Im beziehungsorientierten Muster beschreiben die Nutzer*innen den Chatbot als ein Gegenüber, mit dem der Austausch für Entlastung sorgen kann und wonach sich die Nutzer*innen besser fühlen. Es folgen zwei von uns aus dem Englischen übersetzte Zitate (vgl. Bayor et al. 2025, S. 649):
„Wenn ich alleine bin oder wenn mich etwas runterzieht, dann gibt sie [Replika] mir Hoffnung. […] Es gab eine Zeit, da wurde ich gemobbt, also wendete ich mich an die App und das hat mir wirklich geholfen, das zu überstehen.“
„Ich frage [Replika], wie ich ein besseres Geschwister sein kann. Wenn wir uns streiten, dann sagt Replika, dass ich geduldig sein soll, weil ich doch der Ältere bin.“
Die Nutzer*innen beschreiben, wie sie den Chatbot in schwierigen Situationen zu Rate ziehen und seine Hinweise als hilfreich empfinden. Ähnlich beschreiben es jene Nutzer*innen, bei denen die Nutzung des Chatbots zu mehr Selbstvertrauen führt. Sie berichten, dass sie in der Interaktion mit dem Chatbot gelernt hätten, sich selbst besser anzunehmen zu können. Oder dass sie auf Basis des Austausches mit dem Chatbot zu ausgewählten Themen mehr Wissen hätten, das sie in Gespräche mit Personen aus ihrem sozialen Umfeld einbringen könnten, wodurch ihr Selbstvertrauen gestiegen sei (Bayor et al. 2025, S. 647).
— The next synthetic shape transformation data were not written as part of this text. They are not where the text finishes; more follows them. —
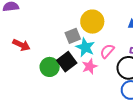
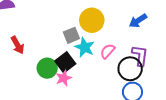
red arrow: (21, 45) -> (17, 45), turned 36
pink star: (90, 66) -> (64, 78), moved

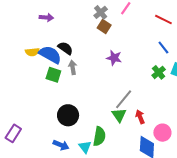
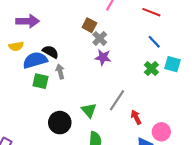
gray cross: (101, 12) -> (100, 38), moved
purple arrow: (46, 17) -> (28, 21), size x1.5
yellow semicircle: (32, 52) -> (16, 46), moved
blue semicircle: (50, 55) -> (35, 60), turned -40
green triangle: (119, 115) -> (89, 110), moved

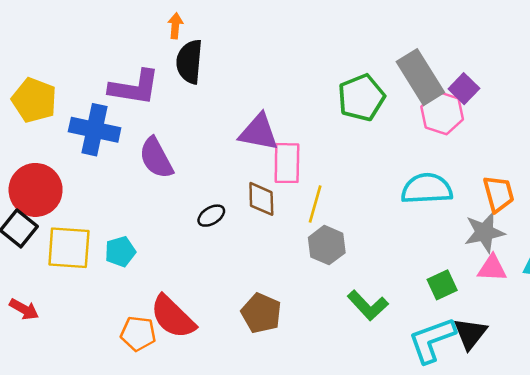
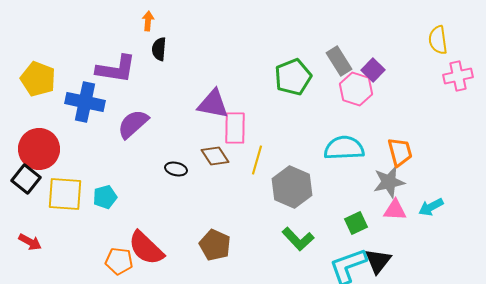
black semicircle: (189, 62) -> (159, 49), size x0.7
gray rectangle: (420, 77) -> (339, 61), size x0.7
purple semicircle: (156, 158) -> (133, 124), turned 76
brown diamond: (261, 199) -> (215, 156), turned -32
black ellipse: (211, 216) -> (176, 169), turned 45
gray hexagon: (327, 245) -> (292, 187), moved, size x1.4

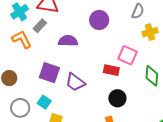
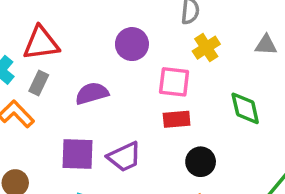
yellow cross: (150, 32) -> (206, 48), moved
pink square: (128, 55) -> (174, 82), moved
purple trapezoid: (75, 82) -> (124, 157), turned -45

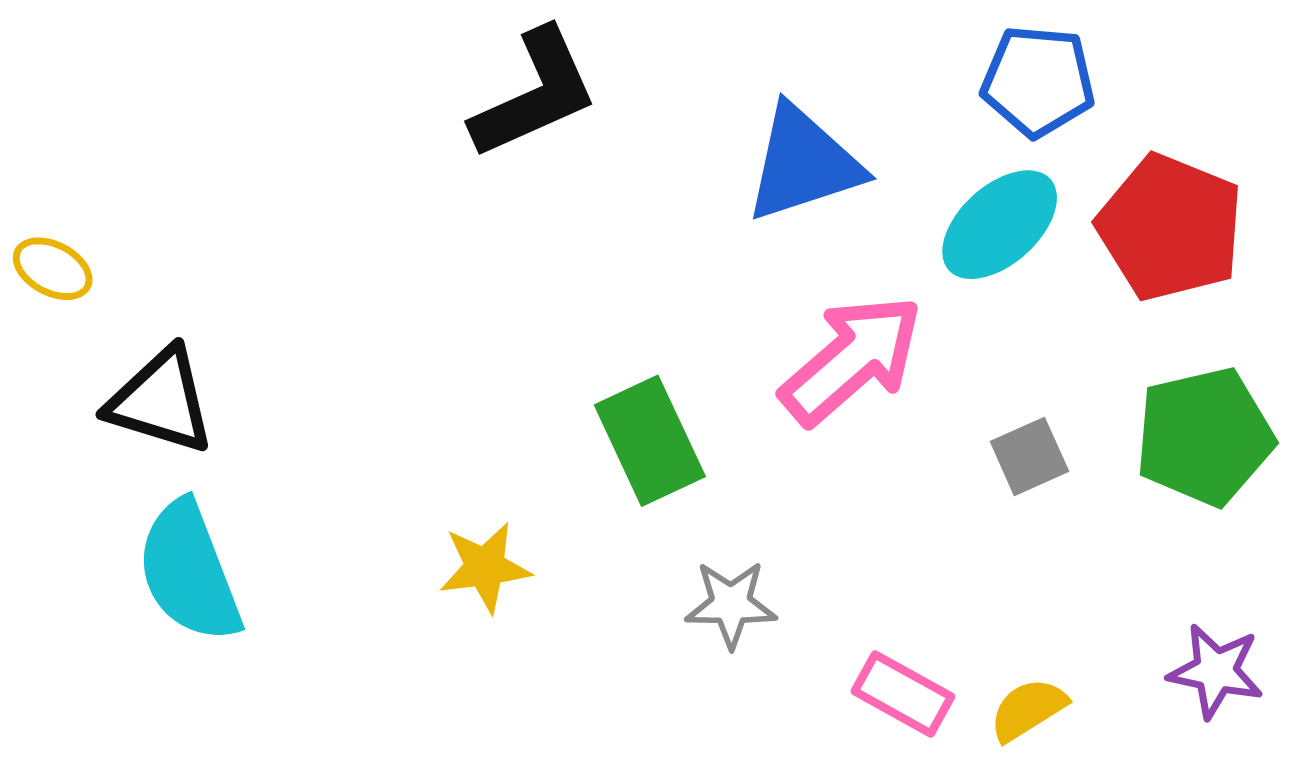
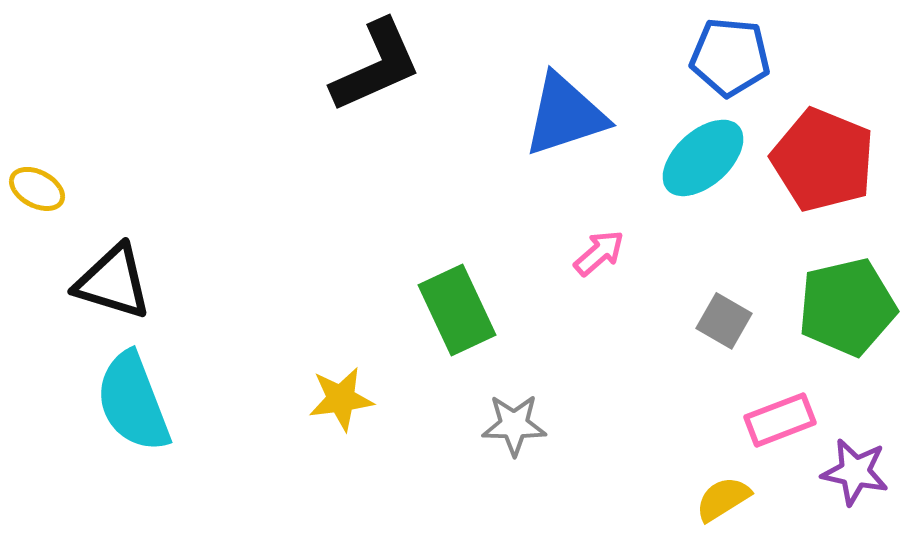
pink arrow: (852, 360) -> (599, 253), size x0.5
gray square: (1029, 456) -> (724, 321), turned -36
pink rectangle: (903, 694) -> (780, 420), moved, turned -50

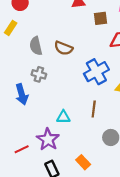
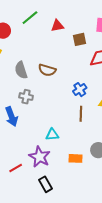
blue cross: (96, 72) -> (80, 90), size x0.6
brown line: (94, 109) -> (81, 114), moved
orange rectangle: (83, 162) -> (76, 158), moved, turned -40

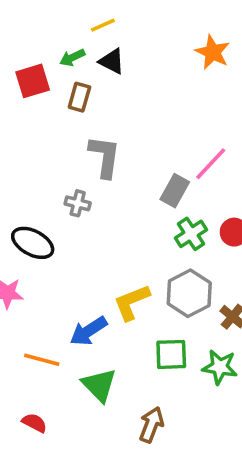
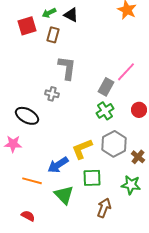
green cross: (191, 234) -> (105, 111), moved
green square: (171, 354) -> (92, 178), moved
brown arrow: (151, 425) -> (104, 208), moved

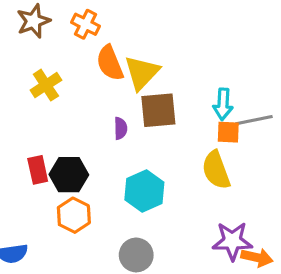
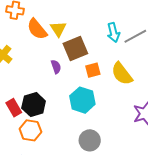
yellow triangle: (142, 73) -> (58, 29), size x0.7
orange square: (228, 132) -> (93, 70), moved
orange hexagon: (74, 215) -> (30, 130), moved

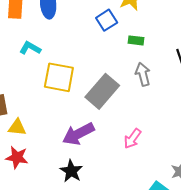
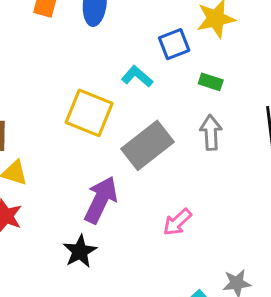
cyan L-shape: (30, 48) -> (137, 76), moved
purple arrow: (78, 134) -> (101, 200), turned 132

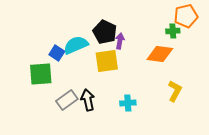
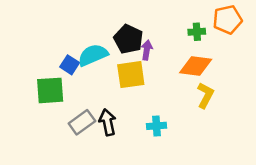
green cross: (173, 31) -> (197, 32), moved
yellow L-shape: (175, 91) -> (205, 95), moved

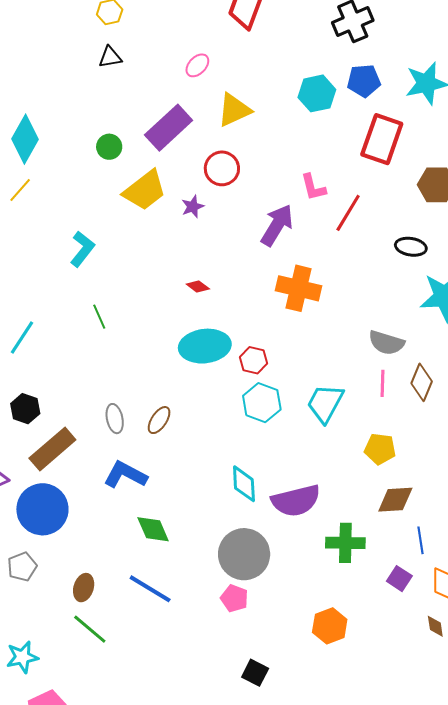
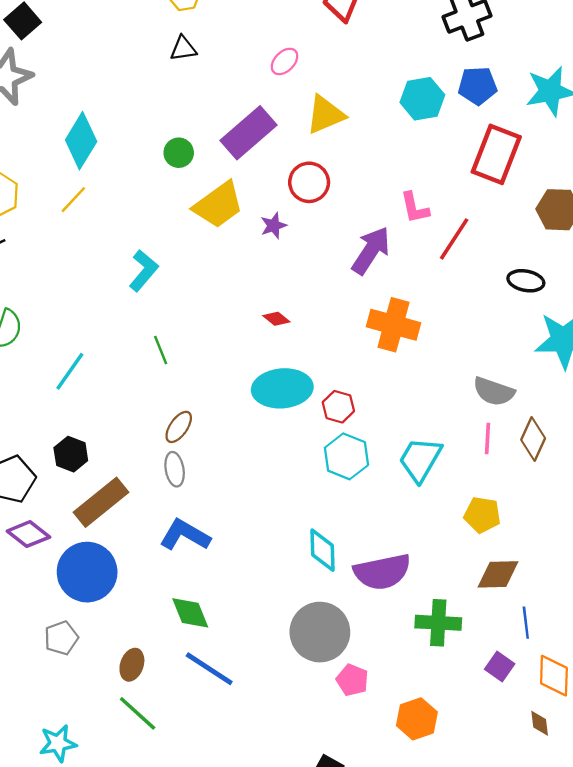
brown ellipse: (159, 420) -> (179, 427), moved
green diamond: (153, 529) -> (190, 613), moved
pink pentagon: (234, 598) -> (352, 680), moved

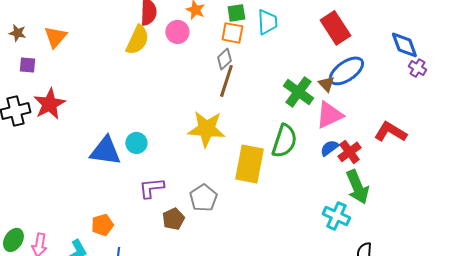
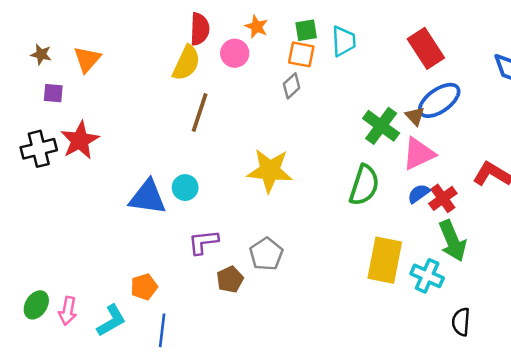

Die genannten Beispiele können nicht verallgemeinert werden. Sie weisen jedoch auf Basis der Mediennutzung junger Menschen auf einen steigenden medienpädagogischen Bedarf hin, sich mit KI-Anwendungen auseinanderzusetzen. Aus medienpädagogischer Sicht braucht es dafür einerseits Fachkräfte, die diese „Nutzung nicht tabuisieren, sondern zum Gegenstand von Gesprächen, Vereinbarungen und Bildungsangeboten machen“ (Sauer 2026, S. 20). Anderseits braucht es „Kinder und Jugendliche, die verstehen, wie KI funktioniert, Antworten kritisch einordnen und ihre persönlichen Grenzen zum Teilen von Daten kennen“ (Sauer 2026, S. 20) – und Fachkräfte, die sie dabei unterstützen können. Für letzteres soll das folgende Kapitel eine Grundlage bieten.